Material supplied:

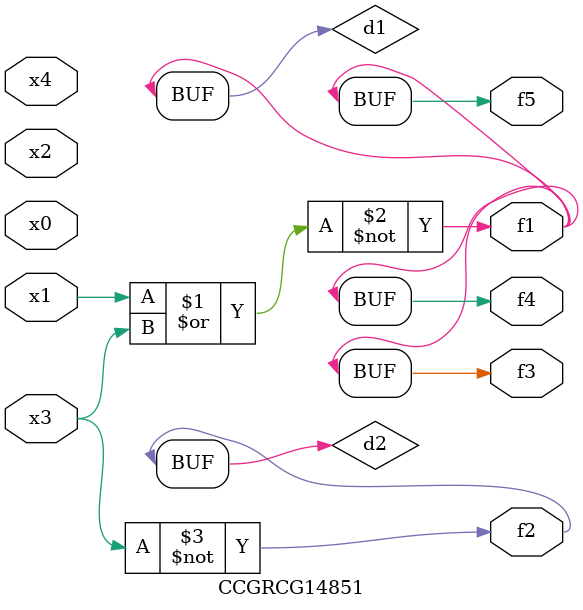
<source format=v>
module CCGRCG14851(
	input x0, x1, x2, x3, x4,
	output f1, f2, f3, f4, f5
);

	wire d1, d2;

	nor (d1, x1, x3);
	not (d2, x3);
	assign f1 = d1;
	assign f2 = d2;
	assign f3 = d1;
	assign f4 = d1;
	assign f5 = d1;
endmodule

</source>
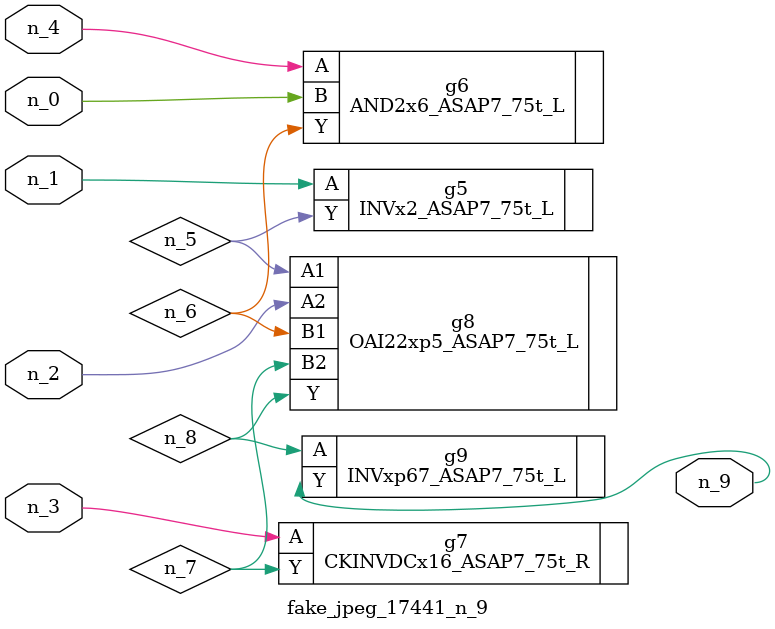
<source format=v>
module fake_jpeg_17441_n_9 (n_3, n_2, n_1, n_0, n_4, n_9);

input n_3;
input n_2;
input n_1;
input n_0;
input n_4;

output n_9;

wire n_8;
wire n_6;
wire n_5;
wire n_7;

INVx2_ASAP7_75t_L g5 ( 
.A(n_1),
.Y(n_5)
);

AND2x6_ASAP7_75t_L g6 ( 
.A(n_4),
.B(n_0),
.Y(n_6)
);

CKINVDCx16_ASAP7_75t_R g7 ( 
.A(n_3),
.Y(n_7)
);

OAI22xp5_ASAP7_75t_L g8 ( 
.A1(n_5),
.A2(n_2),
.B1(n_6),
.B2(n_7),
.Y(n_8)
);

INVxp67_ASAP7_75t_L g9 ( 
.A(n_8),
.Y(n_9)
);


endmodule
</source>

What the task asks: Each entry above should be returned exactly as written, minus its pictures.

Task answer:
<source format=v>
module CCGRCG14851(
	input x0, x1, x2, x3, x4,
	output f1, f2, f3, f4, f5
);

	wire d1, d2;

	nor (d1, x1, x3);
	not (d2, x3);
	assign f1 = d1;
	assign f2 = d2;
	assign f3 = d1;
	assign f4 = d1;
	assign f5 = d1;
endmodule

</source>
<source format=v>
module fake_jpeg_17441_n_9 (n_3, n_2, n_1, n_0, n_4, n_9);

input n_3;
input n_2;
input n_1;
input n_0;
input n_4;

output n_9;

wire n_8;
wire n_6;
wire n_5;
wire n_7;

INVx2_ASAP7_75t_L g5 ( 
.A(n_1),
.Y(n_5)
);

AND2x6_ASAP7_75t_L g6 ( 
.A(n_4),
.B(n_0),
.Y(n_6)
);

CKINVDCx16_ASAP7_75t_R g7 ( 
.A(n_3),
.Y(n_7)
);

OAI22xp5_ASAP7_75t_L g8 ( 
.A1(n_5),
.A2(n_2),
.B1(n_6),
.B2(n_7),
.Y(n_8)
);

INVxp67_ASAP7_75t_L g9 ( 
.A(n_8),
.Y(n_9)
);


endmodule
</source>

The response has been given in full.